++++ Passage provided

Hacker News new | past | comments | ask | show | jobs | submit login
Two Reasons You Shouldn't Use MongoDB (ethangunderson.com)
76 points by ethangunderson on Sept 14, 2010 | hide | past | favorite | 26 comments



People should stop looking for silver bullets that are a) "web scale" (intentionally in quotation marks) and b) super secure/durable/consistent/whatever. It's all trade offs. MongoDB makes sense for some data but not others. Its weaknesses are its strengths and vice versa. Same goes for SQL databases.

We use MongoDB for storing tons and tons of analytics data for which we don't care if some stuff occasionally gets lost in a server crash. The data really fits MongoDB well and it would have been a nightmare if we were to use an SQL database for this. But for bank transactions we wouldn't even consider MongoDB.

The write lock might be a problem for some people. On the other hand MongoDB supports easy sharding, much easier than with SQL. Sharding allows us to scale horizontally which is a huge plus for our data.


One of the best things to come out the nosql 'movement' is exactly that, no more silver bullets. As much as I like Mongo, I would never blindly recommend it, or any other data store for that matter. It's all about analyzing what your problem space actually needs, and using the best tool to fill that space.

And, yes, the speed improvements to the ruby driver are very much appreciated :)


My problem is that I'm not a data storage expert. Do I now have to specialize in this field to be able to choose the appropriate persistence technology for a given problem? I have yet to see a good explanation of when different technologies are more appropriate, as most of the discussions I see usually devolve into some sort of SQL-NoSQL flame war. I would like a good, fair resource to explain the pros and cons of different persistence technologies more clearly.


The questions you should ask yourself are the following:

* Does it matter if you lose the last 5sec. worth of updates? The last 5 minutes? The last day?

If you can lose 5sec. worth of updates, a MongoDB replication pair is just fine. If you can lose a day's worth of updates (or can easily reconstruct the database contents from other sources), you can try out pretty much anything without bad repercussions. If you can't lose anything, you're pretty much limited to the most conservative databases (the SQL bunch).

* What's the most obvious unit of data that you're working with?

If you always update single values (or add things to lists/sets), Redis is an excellent choice. If you have fixed-size records, SQL or one of the table-based options (Cassandra, Hbase) may be for you. If you have documents with substantial internal structure, a document store (MongoDB, CouchDB, or Lotus Notes if you want something expensive and commercial) would be a good option.

++++++++

Exercise requirements -
a) In the MongoDB thread, what kind of data does the first commenter's team keep in MongoDB?
b) Pick up the MongoDB thread from the point where it stops.

++++ Dataset rows

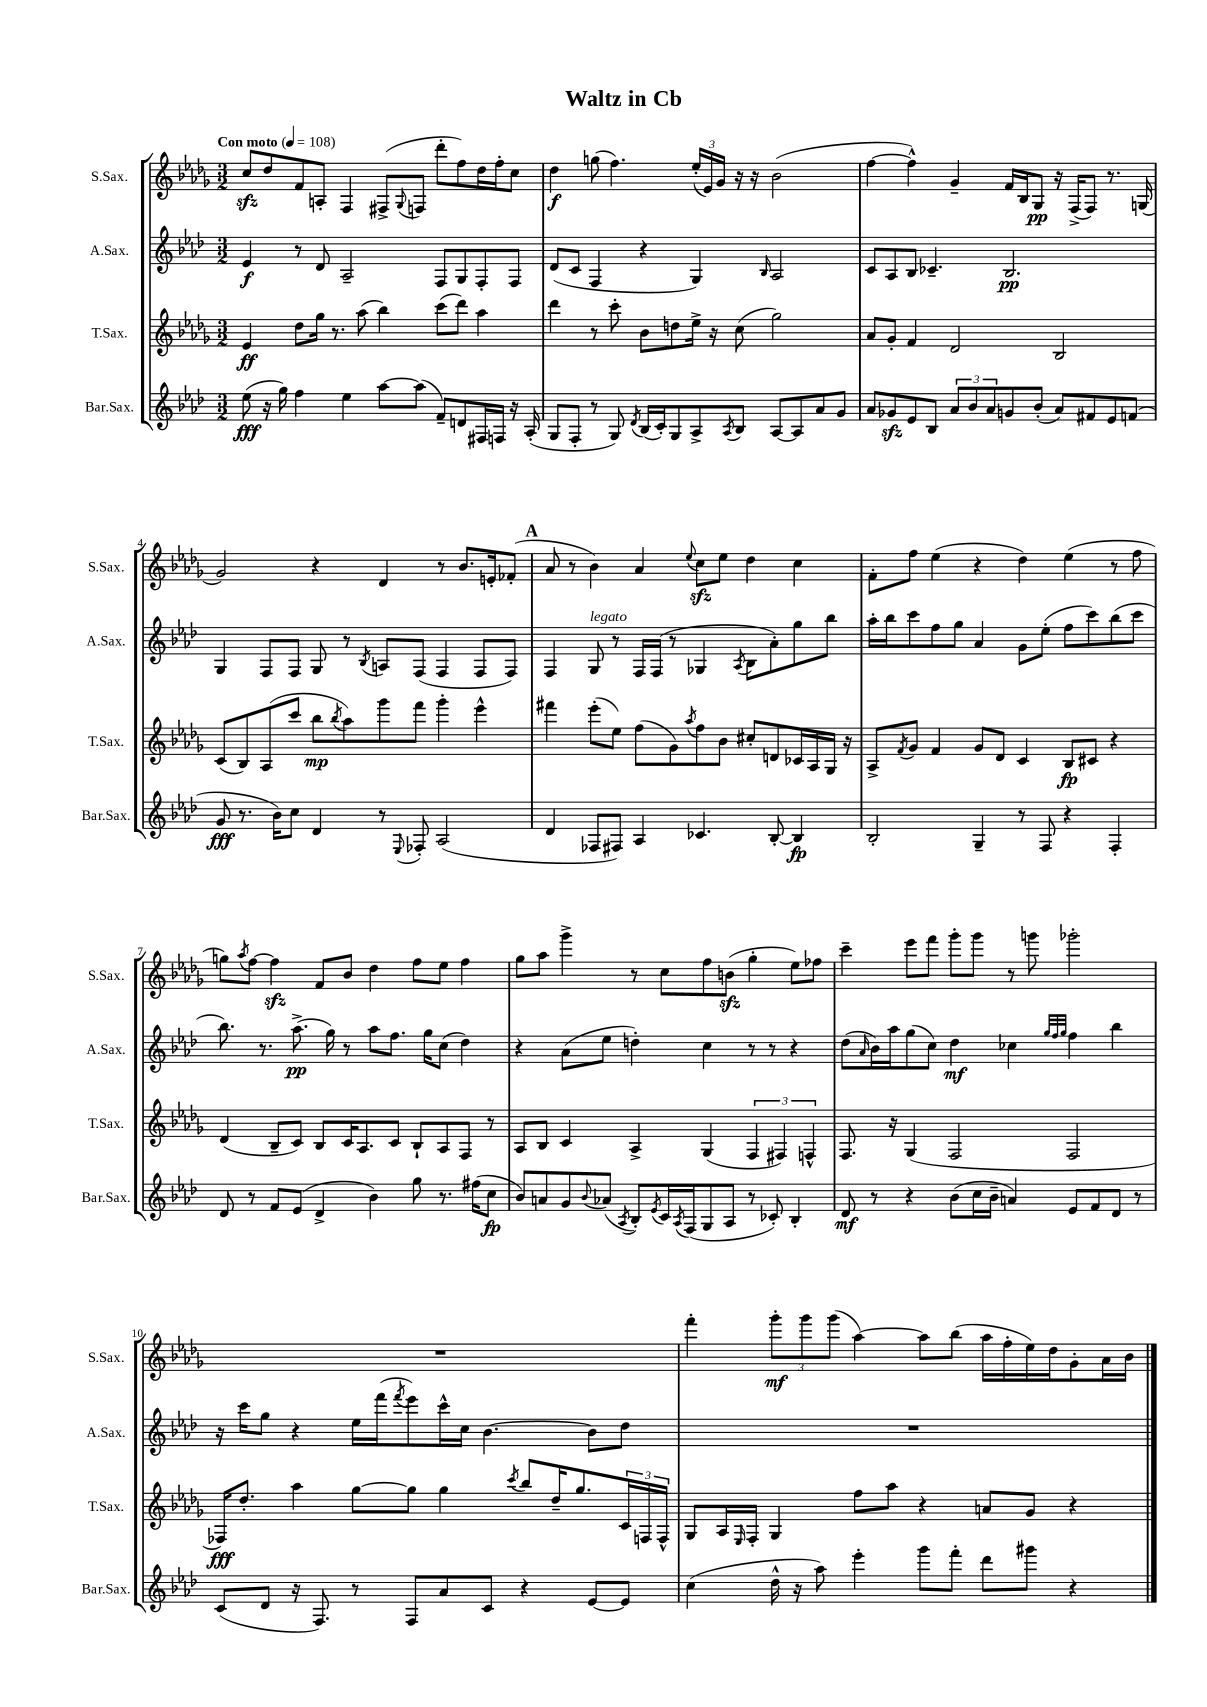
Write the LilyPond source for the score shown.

\header { title = "Waltz in Cb" }
<<
\new StaffGroup <<
\new Staff = "s0" \with { instrumentName = "S.Sax." shortInstrumentName = "S.Sax." } {
    \clef treble \key des \major \numericTimeSignature \time 3/2 \tempo "Con moto" 4 = 108
    c''8\sfz des''8 f'8 a8-. f4 fis8->( \appoggiatura { ges8 } f8 des'''8-. f''8) des''16 f''16-. c''8 |
    des''4\f g''8( f''4.) \tuplet 3/2 { ees''16-.( ees'16) ges'16 } r16 r16 bes'2( |
    f''4~ f''4-^) ges'4-- f'16 bes16 ges8\pp r16 f16->( f8) r8. g16( |
    ges'2) r4 des'4 r8 bes'8. e'16-. fes'8-.( |
    \mark \markup { \bold "A" } aes'8 r8 bes'4) aes'4 \appoggiatura { ees''8 } c''8\sfz ees''8 des''4 c''4 |
    f'8-. f''8 ees''4( r4 des''4) ees''4( r8 f''8 |
    g''8) \acciaccatura { aes''8 } f''8~ f''4\sfz f'8 bes'8 des''4 f''8 ees''8 f''4 |
    ges''8 aes''8 ges'''4-> r8 c''8 f''8 b'8\sfz( ges''4-. ees''8) fes''8 |
    c'''4-- ees'''8 f'''8 ges'''8-. ges'''8 r8 g'''8 ges'''2-. |
    R1. |
    f'''4-. \tuplet 3/2 { ges'''8-.\mf ges'''8 ges'''8( } aes''4~) aes''8 bes''8( aes''16 f''16-. ees''16) des''16 ges'8-. aes'16 bes'16 \bar "|." |
}
\new Staff = "s1" \with { instrumentName = "A.Sax." shortInstrumentName = "A.Sax." } {
    \clef treble \key aes \major \numericTimeSignature \time 3/2
    ees'4\f r8 des'8 aes2-- f8 g8 f8-. f8 |
    des'8( c'8 f4 r4 g4) \grace { bes16 } aes2 |
    c'8 aes8 bes8 ces'4.-- bes2.\pp |
    g4 f8 f8 g8 r8 \acciaccatura { bes8 } a8 f8( f4 f8 f8) |
    \mark \markup { \bold "A" } f4 g8^\markup { \italic "legato" } r8 f16 f16( r8 ges4 \acciaccatura { aes8 } bes8 aes'8-.) g''8 bes''8 |
    aes''16-. bes''16 c'''8 f''8 g''8 aes'4 g'8 ees''8-.( f''8 c'''8) bes''8( c'''8 |
    bes''8.) r8. aes''8.->\pp( g''16) r8 aes''8 f''8. g''16 c''8( des''4) |
    r4 aes'8( ees''8 d''4-.) c''4 r8 r8 r4 |
    des''8( \grace { aes'16 } bes'16) aes''16 g''8( c''8) des''4\mf ces''4 \grace { g''32 f''32 g''32 } f''4 bes''4 |
    r16 c'''16 g''8 r4 ees''16 f'''16( \acciaccatura { f'''8 } ees'''8) c'''16-^ c''16 bes'4.~ bes'8 des''8 |
    R1. \bar "|." |
}
\new Staff = "s2" \with { instrumentName = "T.Sax." shortInstrumentName = "T.Sax." } {
    \clef treble \key des \major \numericTimeSignature \time 3/2
    ees'4\ff des''8 ges''16 r8. aes''8( bes''4) c'''8( des'''8) aes''4 |
    des'''4 r8 c'''8-. bes'8 d''8 ees''16-> r16 c''8( ges''2) |
    aes'8 ges'8-. f'4 des'2 bes2 |
    c'8( bes8) aes8( c'''8 bes''8\mp \acciaccatura { bes''8 } aes''8) ges'''8 f'''8 ges'''4-. ees'''4-^ |
    \mark \markup { \bold "A" } fis'''4 ees'''8-.( ees''8) f''8( ges'8) \acciaccatura { aes''8 } f''8 bes'8 cis''8-. d'8 ces'16 aes16 ges16 r16 |
    aes8-> \acciaccatura { f'8 } ges'8 f'4 ges'8 des'8 c'4 bes8\fp cis'8 r4 |
    des'4( bes8-- c'8) bes8 c'16 aes8. c'8 bes8-! aes8 f8 r8 |
    aes8 bes8 c'4 aes4-> ges4( \tuplet 3/2 { f4 fis4) f4-^ } |
    f8. r16 ges4( f2 f2 |
    fes16\fff) des''8.-. aes''4 ges''8~ ges''8 ges''4 \acciaccatura { c'''8 } bes''8 des''16-- ges''8. \tuplet 3/2 { c'16 f16 f16-^ } |
    ges8 aes16 \grace { ees16 } f16-. ges4 f''8 aes''8 r4 a'8 ges'8 r4 \bar "|." |
}
\new Staff = "s3" \with { instrumentName = "Bar.Sax." shortInstrumentName = "Bar.Sax." } {
    \clef treble \key aes \major \numericTimeSignature \time 3/2
    ees''8\fff( r16 g''16) f''4 ees''4 aes''8~ aes''8( f'8--) d'8 fis16 f16 r16 aes16-.( |
    g8 f8-. r8 g8) \acciaccatura { des'8 } bes16( c'16-.) g8 aes8-> \acciaccatura { aes8 } bes8 aes8~ aes8 aes'8 g'8 |
    aes'8 ges'8\sfz ees'8 bes8 \tuplet 3/2 { aes'8 bes'8 aes'8 } g'8 bes'8-.( aes'8) fis'8 ees'8 f'8( |
    g'8\fff r8. bes'16) c''8 des'4 r8 \appoggiatura { ees8 } fes8-. aes2( |
    \mark \markup { \bold "A" } des'4 fes8 fis8) aes4 ces'4. bes8~-. bes4\fp |
    bes2-. g4-- r8 f8 r4 f4-. |
    des'8 r8 f'8 ees'8( des'4-> bes'4) g''8 r8. fis''16( c''8\fp |
    bes'8) a'8 g'8 \appoggiatura { bes'8 } aes'8( \acciaccatura { aes8 } bes8-.) \acciaccatura { ees'8 } c'16 \acciaccatura { aes8 } f16( g8 aes8 r8 ces'8-.) bes4-. |
    des'8\mf r8 r4 bes'8( c''16 bes'16-- a'4) ees'8 f'8 des'8 r8 |
    c'8( des'8 r16 f8.) r8 f8 aes'8 c'8 r4 ees'8~ ees'8 |
    c''4( des''16-^ r16 aes''8) ees'''4-. g'''8 f'''8-. des'''8 gis'''8 r4 \bar "|." |
}
>>
>>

++++++++

Answers provided -
a) Large amounts of analytics data, where occasionally losing some in a server crash doesn't matter.

b)
* How much data do you have?

If all of your data fits into memory (and for the price of another server, you may well get enough memory to fit all of your data), you can go pretty far with a single server. If it fits on a single set of hard disks, you'd want replication, not sharding, so that the risk of losing data is minimal. If your data is much larger than that, your only hope is a sharding setup - either with SQL+spit+glue, or Cassandra/HBase, or some version of MongoDB where sharding is stable enough for production use (I do remember seeing warnings - so the current version may or may not fit that description).


Thanks for the response. I will mull that over next time I have a say in the matter of how to store data. I think at some point I will also just need invest some time to play with a few of the NoSQL choices to get a better feel for them.


I fail to see why analytics data seem to be considered "low quality" data ("we don't care if some stuff occasionally gets lost"). As far as I can tell, most businesses out there are driven by metrics which are derived from analytics data... so I don't agree that "it's OK to lose some".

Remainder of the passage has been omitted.